At the 100 Days panel discussion last night there were a number of issues raised that deserve further discussion, if only to explain how wrongheaded some of the assertions made were. However, one exchange I thought was interesting enough to return to it here. While responding to a question about the oppressive taxes in this country from a College Republican in the audience, I referred to the fact that we actually have some of the lowest effective tax rates in the developed world. Hardly exciting stuff, but the interesting thing was the response that invoked. A number of students from the College Republicans and the Student Liberty Front (think Ron Paul...) reacted immediately as though I misspoke or made an obvious error. To them it was obvious that we have oppressively high taxes.
They were confused, however, about nominal tax rates and effective tax rates. Behold, the data.

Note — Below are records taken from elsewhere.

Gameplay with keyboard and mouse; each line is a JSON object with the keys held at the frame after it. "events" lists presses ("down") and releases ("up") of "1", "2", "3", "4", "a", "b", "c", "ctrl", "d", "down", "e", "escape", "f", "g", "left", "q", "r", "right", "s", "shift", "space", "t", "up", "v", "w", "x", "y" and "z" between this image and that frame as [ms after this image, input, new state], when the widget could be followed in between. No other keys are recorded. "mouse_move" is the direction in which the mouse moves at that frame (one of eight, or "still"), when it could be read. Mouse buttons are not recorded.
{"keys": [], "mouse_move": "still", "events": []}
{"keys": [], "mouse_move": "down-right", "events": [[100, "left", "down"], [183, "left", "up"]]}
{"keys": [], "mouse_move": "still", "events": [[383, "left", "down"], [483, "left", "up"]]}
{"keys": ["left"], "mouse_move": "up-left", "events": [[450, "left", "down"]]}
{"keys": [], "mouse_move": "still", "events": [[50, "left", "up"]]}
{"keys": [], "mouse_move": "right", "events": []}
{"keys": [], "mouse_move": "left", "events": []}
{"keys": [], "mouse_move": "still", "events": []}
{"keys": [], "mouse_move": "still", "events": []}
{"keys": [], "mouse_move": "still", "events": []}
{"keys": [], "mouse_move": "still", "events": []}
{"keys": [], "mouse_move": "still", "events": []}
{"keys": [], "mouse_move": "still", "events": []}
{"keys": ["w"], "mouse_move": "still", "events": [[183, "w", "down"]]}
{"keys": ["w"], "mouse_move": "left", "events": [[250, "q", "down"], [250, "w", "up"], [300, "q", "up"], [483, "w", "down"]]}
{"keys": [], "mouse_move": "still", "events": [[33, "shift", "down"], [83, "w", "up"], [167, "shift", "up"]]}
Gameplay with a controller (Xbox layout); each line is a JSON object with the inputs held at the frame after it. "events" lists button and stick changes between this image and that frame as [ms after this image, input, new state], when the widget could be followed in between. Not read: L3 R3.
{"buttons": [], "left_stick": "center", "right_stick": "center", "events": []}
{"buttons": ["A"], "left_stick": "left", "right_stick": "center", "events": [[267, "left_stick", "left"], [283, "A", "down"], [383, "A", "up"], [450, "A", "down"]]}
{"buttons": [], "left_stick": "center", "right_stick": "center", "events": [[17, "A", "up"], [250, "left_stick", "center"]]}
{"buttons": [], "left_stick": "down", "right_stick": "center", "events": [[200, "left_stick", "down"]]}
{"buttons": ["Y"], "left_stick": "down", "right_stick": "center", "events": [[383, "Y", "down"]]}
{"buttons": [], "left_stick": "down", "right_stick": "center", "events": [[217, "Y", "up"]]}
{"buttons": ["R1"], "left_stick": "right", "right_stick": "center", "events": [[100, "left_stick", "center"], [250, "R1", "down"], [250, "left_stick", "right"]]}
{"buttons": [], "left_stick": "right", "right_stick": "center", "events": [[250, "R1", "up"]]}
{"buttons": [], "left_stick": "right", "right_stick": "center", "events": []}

Anyone who has taken any economics understands the difference between nominal and effective rates. It's a distinction that's crucially important when discussing interest rates, for example. Nominal tax rates are the marginal rates levied, the numbers actually specified by statute. Effective tax rates, however, are what companies actually pay. The difference, of course, is that large corporations, as is their prerogative, spend a fair deal of effort lowering their actual tax liabilities through loopholes and tax shelters. While nominal marginal rates can certainly affect business decisions, effective tax rates are more relevant to a discussion of the effect of taxes on the economy, and for anyone claiming oppressive taxation.